In the event that there are multiple sheets in an Excel workbook or multiple files that need to be brought into Alteryx, there are various ways to do this. One way would be to bring them all in using an Input tool for each file and blend the data after, but if the sheets have the same schema or in order words, the same fields, same number of fields, and same data types, it would be easier to use wildcards to bring in the data.
The two wildcards that we’ll be covering today are the asterisk (*) and the question mark (?). To use the wildcards, we will enter the wildcard as part of the file path, substituting all characters or one character in the file name.
The asterisk (*) can be used to substitute one or more characters. For example, if all the files you are looking to input have similar file names like Randomfilename_2010, Randomfilename_2015, and Randomfilename_2020, we could replace the last two characters with the * (so Randomfilename_20*) and when we run the workflow, Alteryx will pull all three files in.
The alternative would be to use the question mark (?). A question mark represents one character. So if we were to use just one question mark, none of the files would be read. If we want all three files to be read, we would have to use two question marks: Randomfilename_20?? and this will bring in all three files that match this structure.
Now let’s say, there just so happens to be a folder with multiple files where one file represents the superstore data for one country each, how would we bring this into Alteryx?
Bringing in each file one by one would make the workflow look really intense:
Then these files would need to be combined using one of the blending tools such as a Join, Union, or Append.
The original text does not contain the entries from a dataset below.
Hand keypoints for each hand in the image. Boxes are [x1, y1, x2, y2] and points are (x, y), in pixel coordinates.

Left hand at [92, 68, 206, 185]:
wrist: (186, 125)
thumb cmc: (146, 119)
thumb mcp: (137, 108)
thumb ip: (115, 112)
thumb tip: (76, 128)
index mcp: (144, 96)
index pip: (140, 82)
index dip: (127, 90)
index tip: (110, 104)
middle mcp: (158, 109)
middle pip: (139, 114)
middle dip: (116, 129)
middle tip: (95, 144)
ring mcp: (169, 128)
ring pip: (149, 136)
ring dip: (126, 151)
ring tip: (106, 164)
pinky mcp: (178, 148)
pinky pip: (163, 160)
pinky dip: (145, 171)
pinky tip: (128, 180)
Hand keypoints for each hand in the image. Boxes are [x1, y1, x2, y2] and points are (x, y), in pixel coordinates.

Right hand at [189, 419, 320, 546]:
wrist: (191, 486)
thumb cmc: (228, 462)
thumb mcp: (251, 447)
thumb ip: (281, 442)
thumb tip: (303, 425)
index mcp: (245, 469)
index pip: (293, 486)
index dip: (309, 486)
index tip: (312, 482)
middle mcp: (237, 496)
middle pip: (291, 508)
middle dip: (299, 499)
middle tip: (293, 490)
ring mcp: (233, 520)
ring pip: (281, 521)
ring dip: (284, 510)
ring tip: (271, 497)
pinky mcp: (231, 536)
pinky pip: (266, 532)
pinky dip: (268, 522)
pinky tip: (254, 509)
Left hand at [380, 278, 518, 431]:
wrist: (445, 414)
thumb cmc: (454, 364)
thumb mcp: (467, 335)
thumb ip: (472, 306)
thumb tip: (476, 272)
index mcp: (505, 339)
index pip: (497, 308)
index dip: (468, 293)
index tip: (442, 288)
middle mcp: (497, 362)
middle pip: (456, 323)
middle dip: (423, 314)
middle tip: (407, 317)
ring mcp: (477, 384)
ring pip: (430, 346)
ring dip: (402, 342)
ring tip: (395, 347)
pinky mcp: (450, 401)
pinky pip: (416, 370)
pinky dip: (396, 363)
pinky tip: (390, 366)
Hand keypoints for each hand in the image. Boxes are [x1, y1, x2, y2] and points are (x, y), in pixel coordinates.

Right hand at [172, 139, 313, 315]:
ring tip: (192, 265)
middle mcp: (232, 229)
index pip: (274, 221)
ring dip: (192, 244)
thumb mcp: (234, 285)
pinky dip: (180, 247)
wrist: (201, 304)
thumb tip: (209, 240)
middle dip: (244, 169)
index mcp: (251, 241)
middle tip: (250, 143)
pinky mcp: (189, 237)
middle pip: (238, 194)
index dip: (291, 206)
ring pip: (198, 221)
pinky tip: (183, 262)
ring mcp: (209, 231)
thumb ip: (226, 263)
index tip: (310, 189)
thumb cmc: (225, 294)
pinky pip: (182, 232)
Instead of bringing in the files with one input tool each, we could use a wildcard to bring in the fifteen files to keep everything clean and compact. Now the question is, which wildcard should we use? The filename for each file is the name of the country and each one has a different number of characters, using the question mark wildcard would not be able to pull in all the files unless it matched the format of the file path and not to mention, it would be quite a bit of question marks…Argentina.csv would become ?????????.csv and United Kingdom.csv would become ??????????????.csv and even then we wouldn’t be able to pull in all the files we want.
The most efficient way, in this case, would be to use the asterisk (*).
Bring in the Input data tool:
Set up a connection to one of the CSV files:
Hit the Run button:
Replace “Austria” with “*”:
Add a browse button and hit the Run button again:
Please note, however, that Alteryx Designer sets the number of fields and file types based on the first file read. According to the Alteryx documentation, any file read after the first file that doesn’t match are skipped and a warning message is displayed. At this point in time, when using a wildcard, it is also not possible to choose which file is read first, so the wildcard input method should really be reserved for use when you know the data schema matches for each file.
Another note is that using the asterisk will pull in ALL files within the folder or location that contains the file we first connect to. I recommend creating a folder to hold just the files you’re looking to have Alteryx read when using this wildcard method.
With that, I hope the wildcards give you wildly cool ideas for your future workflows! Thank you for reading and let’s analyze away!!